- Work order
In the records below, rewrite everything from the line containing "Siparişleriniz en kısa sürede elinize ulaşır." down to the line containing "Bizi Takip Edin", replacing "Müşteri Hattı" with "Destek Hattı" and leaving all else unchanged. Give only those lines.

- Input records
---+---

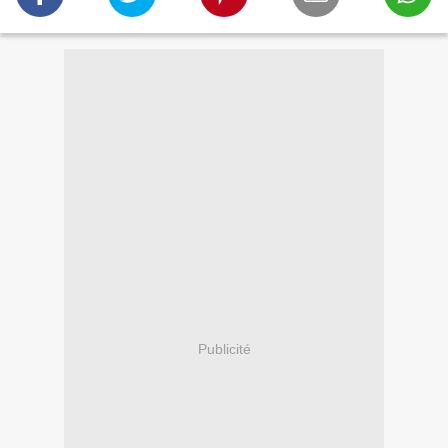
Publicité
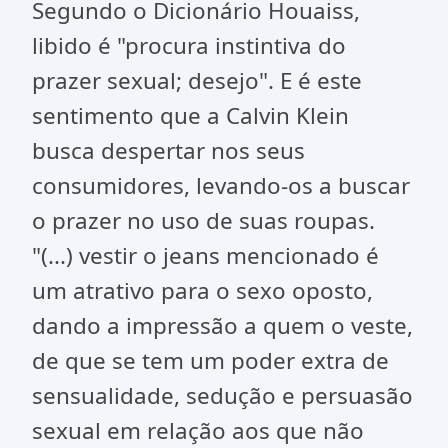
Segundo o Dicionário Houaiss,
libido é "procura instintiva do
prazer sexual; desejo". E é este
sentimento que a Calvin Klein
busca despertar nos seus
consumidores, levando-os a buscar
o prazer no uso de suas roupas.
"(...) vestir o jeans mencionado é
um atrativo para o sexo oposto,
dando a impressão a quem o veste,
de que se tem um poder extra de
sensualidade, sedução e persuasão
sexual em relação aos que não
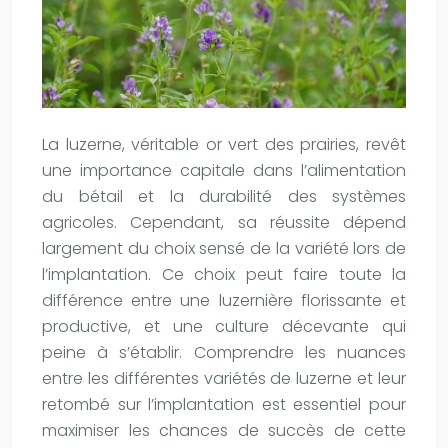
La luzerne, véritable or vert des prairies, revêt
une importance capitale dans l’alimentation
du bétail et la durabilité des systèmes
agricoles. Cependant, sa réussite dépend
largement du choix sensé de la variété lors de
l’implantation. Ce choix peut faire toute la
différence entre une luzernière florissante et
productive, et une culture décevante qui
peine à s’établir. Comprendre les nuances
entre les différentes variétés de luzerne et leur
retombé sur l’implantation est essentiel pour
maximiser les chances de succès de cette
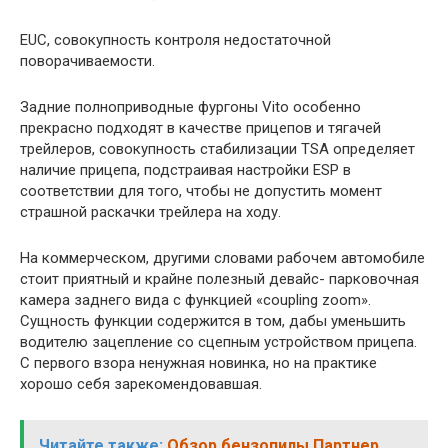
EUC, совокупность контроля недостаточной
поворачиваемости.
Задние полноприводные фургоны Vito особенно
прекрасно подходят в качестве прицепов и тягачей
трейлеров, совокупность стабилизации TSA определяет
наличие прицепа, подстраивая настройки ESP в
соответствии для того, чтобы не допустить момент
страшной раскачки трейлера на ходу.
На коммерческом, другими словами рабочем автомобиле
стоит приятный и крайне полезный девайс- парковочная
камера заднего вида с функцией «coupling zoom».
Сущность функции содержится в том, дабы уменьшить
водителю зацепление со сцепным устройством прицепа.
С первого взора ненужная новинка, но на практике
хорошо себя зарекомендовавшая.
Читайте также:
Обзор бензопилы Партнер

---+---

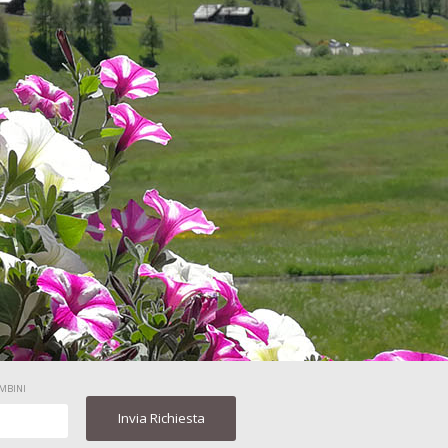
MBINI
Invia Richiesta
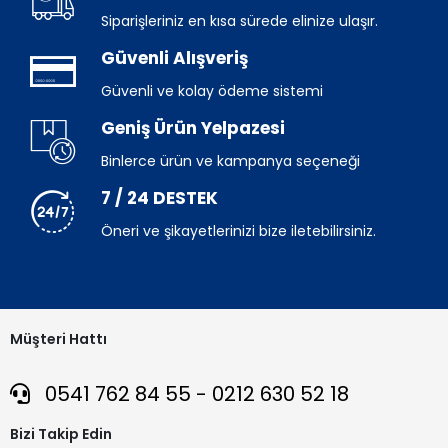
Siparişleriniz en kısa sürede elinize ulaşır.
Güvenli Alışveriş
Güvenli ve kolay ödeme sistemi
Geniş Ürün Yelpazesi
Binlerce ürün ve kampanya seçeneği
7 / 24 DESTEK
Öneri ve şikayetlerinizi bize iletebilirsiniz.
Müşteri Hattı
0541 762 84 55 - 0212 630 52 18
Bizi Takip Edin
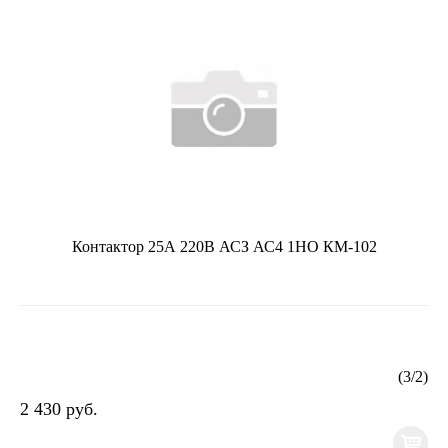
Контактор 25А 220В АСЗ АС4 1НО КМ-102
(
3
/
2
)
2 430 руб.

---+---

- Result of this task
Siparişleriniz en kısa sürede elinize ulaşır.
Güvenli Alışveriş
Güvenli ve kolay ödeme sistemi
Geniş Ürün Yelpazesi
Binlerce ürün ve kampanya seçeneği
7 / 24 DESTEK
Öneri ve şikayetlerinizi bize iletebilirsiniz.
Destek Hattı
0541 762 84 55 - 0212 630 52 18
Bizi Takip Edin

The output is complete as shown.